Alla fine, anche se è stata una delusione, mi ha aiutato a non irrigidirmi, a cambiare strada, direzione, ad essere anche più realista, a non accanirmi, a non idealizzare anche, perché è preferibile confrontarsi con la realtà, farci i conti. Anche per piegarmi io agli avvenimenti, non loro a me, perché è anche più naturale. Anche perché la realtà prima o poi ti presenta il conto, non possiamo opporci, eludere ciò.
Non possiamo farci un’idea della realtà e rimanere fissi in quella. Io, in maniera infantile, ho visto solo una parte del mio ex, quella “bella”, piacevole, anche più comoda, ma era quello che io volevo vedere.
Ma, quando si vive la relazione in maniera virtuale, astratta, “sballosa”, è una finzione, teatro. Si recita una parte ma poi cala il sipario e rimani al buio, dietro le quinte, tra i costumi di scena, la polvere, le maschere e la favola svanisce, rimane solo l’amaro in bocca, non ci sono applausi.
Insomma mi ha aperto gli occhi, è stato un campanello d’allarme, mi ha allertata, mi ha fatto capire che in me qualcosa non andava, che c’erano cose da rivedere, che ero ferma, che dovevo ripensare la mia vita.
Io sentivo un grande freddo, desolazione, non mi riconoscevo più, ero una “radiografia”, ridotta all’osso.
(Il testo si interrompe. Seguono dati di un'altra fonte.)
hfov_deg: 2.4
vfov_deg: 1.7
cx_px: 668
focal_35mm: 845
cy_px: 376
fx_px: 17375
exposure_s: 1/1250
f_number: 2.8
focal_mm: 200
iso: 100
Vivevo ossessionata dal confronto-differenza, mi paragonavo continuamente alle altre, non ero mai apposto, mai all’altezza, ero sempre in gara, non accettavo che le altre potessero superarmi.
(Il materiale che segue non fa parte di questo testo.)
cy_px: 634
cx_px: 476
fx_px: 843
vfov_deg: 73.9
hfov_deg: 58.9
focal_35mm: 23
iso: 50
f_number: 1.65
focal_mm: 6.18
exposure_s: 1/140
Spesso le vedevo come rivali, soprattutto esteticamente, non riuscivo a condividere, scambiare in maniera profonda.
Infatti non avevo amiche perché la mia relazione d’amore era esclusiva, totalizzante.
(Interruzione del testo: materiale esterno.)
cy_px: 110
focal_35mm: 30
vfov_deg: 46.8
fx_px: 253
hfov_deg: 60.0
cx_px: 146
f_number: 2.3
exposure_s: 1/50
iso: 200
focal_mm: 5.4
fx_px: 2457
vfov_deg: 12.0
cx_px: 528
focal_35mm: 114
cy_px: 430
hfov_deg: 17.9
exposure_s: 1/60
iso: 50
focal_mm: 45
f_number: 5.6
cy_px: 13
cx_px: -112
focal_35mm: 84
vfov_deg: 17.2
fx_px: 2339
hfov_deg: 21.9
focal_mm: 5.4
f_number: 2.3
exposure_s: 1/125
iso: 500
Un po’ prima di stare male, ero ancora più gelosa, ricordo anche verso mia sorella Pina che lavorava nel negozio di Andrea, dubitavo di tutti, mi sentivo inferiore, temevo, ero instabile emotivamente, interpretavo tutto in maniera negativa, ero accecata.
Perché non avevo una vita piena, di emozioni, vivevo solo di rappresentazioni, idee, quindi ero molto insoddisfatta, frustrata e inacidita.
Pensai che così non poteva andare, che non mi sopportavo, che la mia vita non era più degna di questo nome, mi vergognavo di me stessa, di quello che avevo combinato alla mia vita, di come l’avevo ridotta.
Questo mio “toccare il fondo” mi aiutò a riflettere, fare teoria, fu uno schiaffo in faccia che mi costrinse a fermarmi, pensare agli errori, “ricongiungermi” con me stessa, “ritrovarmi”.
Anche da queste cadute si può imparare, credo che facciano parte della vita, che tutto serva, tutto contribuisca a quello che siamo oggi.
Un sentimento considerato poco onorevole come la gelosia mi ha insegnato a vivere, a capire cosa non voglio, cosa è giusto o sbagliato, cosa lasciare e cosa intraprendere. Ha avuto una sua funzione.
Purtroppo ci insegnano a negare tante cose, a non affrontare i nostri lati oscuri, a rinnegarli.
Allora dobbiamo fingere perfezione per tutta la vita, di essere puri, puliti come insegna la morale cristiana.
Ma ritengo che, per procedere, occorra fare su e giù, andare agli Inferi e risalire, per conoscerci e capirci meglio, per sporcarci e fare davvero esperienza delle cose.
Non penso che si possa vivere ripetendo “la lezione a memoria”, ma più improvvisando, addentrandosi, vedendo più in profondità, essendo più dentro le cose, anche sbagliare, non avere tutte le carte in regola, risultare antipatici, non adeguati, capaci, buoni, bravi, belli.
Dovrebbero insegnarci le vie di mezzo, a “sbagliare”, mostrarci esattamente per quello che siamo, a non nascondere gli errori, i fallimenti, le “cadute di stile”, ma vederle come cose ordinarie.
Poi è bello anche riuscire a dare senza aspettarsi niente, perché dà pace e ci rende liberi.
La gelosia è un cortocircuito, ti fa andare in tilt, è un circolo vizioso, una gabbia per topi, è fine a sé, non serve, non ha sbocchi, non dà prospettive, è un vicolo cieco.
Mentre penso che l’amore scorra, non occluda, non straripi, perché si autoalimenta, è solido, è fermo, non è “ballerino”, cerca in sé le certezze, è “senza pensieri”, è leggero, è “incosciente”, “ride di sé”.